Tuesday, September 18, 2018

Excerpt Reveal for FIVE YEARS GONE by Marie Force



Today we are sharing an excerpt from FIVE YEARS GONE, a romantic standalone title by Marie Force. Five Years Gone will be releasing on October 9th! Pre-order links can be found below.


 
FIVE YEARS GONE by Marie Force

Coming October 9


ABOUT THE BOOK

The most brazen terrorist attack in history. A country bent on revenge. A love affair cut short. A heart that never truly heals.

I knew on the day of the attack that our lives were changed forever. What I didn’t know then was that I’d never see John again after he deployed. One day he was living with me, sleeping next to me, making plans with me. The next day he was gone.

That was five years ago. The world has moved on from that awful day, but I’m stuck in my own personal hell, waiting for a man who may be dead for all I know. At my sister’s wedding, I meet Eric, the brother of the groom, and my heart comes alive once again.

=-=-=-=-=

> _Directions_
Update the passage of the book announcement that opens with the words "Tuesday, September 18, 2018" and closes with "be found below.", changing "romantic" to "contemporary".

> _Collected data_

=-=-=-=-=

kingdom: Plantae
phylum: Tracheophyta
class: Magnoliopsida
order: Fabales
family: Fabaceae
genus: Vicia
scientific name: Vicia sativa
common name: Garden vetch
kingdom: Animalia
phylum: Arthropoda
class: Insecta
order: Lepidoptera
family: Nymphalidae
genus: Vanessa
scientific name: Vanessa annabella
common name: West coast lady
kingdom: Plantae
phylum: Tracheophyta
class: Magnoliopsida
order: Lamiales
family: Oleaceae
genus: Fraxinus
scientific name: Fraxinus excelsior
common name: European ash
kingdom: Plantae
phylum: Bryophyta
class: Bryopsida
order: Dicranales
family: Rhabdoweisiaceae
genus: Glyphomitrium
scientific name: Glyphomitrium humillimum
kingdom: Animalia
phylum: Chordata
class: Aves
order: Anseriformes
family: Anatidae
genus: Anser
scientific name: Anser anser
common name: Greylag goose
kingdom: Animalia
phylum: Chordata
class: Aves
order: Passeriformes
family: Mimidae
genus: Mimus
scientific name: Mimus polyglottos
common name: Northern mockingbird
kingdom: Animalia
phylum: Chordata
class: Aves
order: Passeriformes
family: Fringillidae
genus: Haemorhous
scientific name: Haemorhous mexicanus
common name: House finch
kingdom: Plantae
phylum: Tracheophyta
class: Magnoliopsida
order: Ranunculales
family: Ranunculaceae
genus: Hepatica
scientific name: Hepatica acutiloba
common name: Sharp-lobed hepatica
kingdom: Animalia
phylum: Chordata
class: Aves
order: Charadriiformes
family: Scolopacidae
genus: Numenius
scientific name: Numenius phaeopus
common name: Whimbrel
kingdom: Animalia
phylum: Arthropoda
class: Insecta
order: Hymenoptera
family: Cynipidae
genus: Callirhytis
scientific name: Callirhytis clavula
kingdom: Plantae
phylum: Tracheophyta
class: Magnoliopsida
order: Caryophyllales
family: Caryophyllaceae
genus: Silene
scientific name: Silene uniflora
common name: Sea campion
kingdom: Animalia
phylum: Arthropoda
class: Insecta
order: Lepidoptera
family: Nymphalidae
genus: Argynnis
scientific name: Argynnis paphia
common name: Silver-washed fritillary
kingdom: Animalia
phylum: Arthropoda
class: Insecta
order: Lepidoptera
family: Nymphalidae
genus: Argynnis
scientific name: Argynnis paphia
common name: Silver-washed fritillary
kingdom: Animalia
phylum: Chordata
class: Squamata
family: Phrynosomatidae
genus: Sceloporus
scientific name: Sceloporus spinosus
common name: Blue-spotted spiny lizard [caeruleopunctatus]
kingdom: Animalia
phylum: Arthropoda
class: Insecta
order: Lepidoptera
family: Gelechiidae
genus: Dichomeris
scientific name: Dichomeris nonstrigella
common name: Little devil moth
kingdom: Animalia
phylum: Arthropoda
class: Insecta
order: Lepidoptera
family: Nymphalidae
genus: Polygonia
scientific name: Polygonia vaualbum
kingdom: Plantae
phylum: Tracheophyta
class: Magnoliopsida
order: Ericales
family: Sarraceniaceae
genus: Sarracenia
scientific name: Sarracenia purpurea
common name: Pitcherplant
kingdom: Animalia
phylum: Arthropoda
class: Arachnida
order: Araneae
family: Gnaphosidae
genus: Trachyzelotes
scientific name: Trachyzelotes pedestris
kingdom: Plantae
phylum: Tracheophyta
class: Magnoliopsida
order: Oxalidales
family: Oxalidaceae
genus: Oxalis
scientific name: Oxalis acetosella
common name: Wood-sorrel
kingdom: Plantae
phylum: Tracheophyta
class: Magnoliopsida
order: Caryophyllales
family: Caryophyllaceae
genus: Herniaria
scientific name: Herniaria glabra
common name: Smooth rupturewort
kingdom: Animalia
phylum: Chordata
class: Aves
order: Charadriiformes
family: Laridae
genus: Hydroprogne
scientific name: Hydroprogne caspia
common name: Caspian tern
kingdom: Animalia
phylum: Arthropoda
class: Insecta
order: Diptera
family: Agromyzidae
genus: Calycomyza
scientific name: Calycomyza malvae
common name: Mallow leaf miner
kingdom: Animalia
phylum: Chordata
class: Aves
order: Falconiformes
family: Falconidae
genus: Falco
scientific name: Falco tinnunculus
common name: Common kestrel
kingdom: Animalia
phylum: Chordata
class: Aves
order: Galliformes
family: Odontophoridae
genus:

=-=-=-=-=

> _Result of the task_
Tuesday, September 18, 2018

Excerpt Reveal for FIVE YEARS GONE by Marie Force



Today we are sharing an excerpt from FIVE YEARS GONE, a contemporary standalone title by Marie Force. Five Years Gone will be releasing on October 9th! Pre-order links can be found below.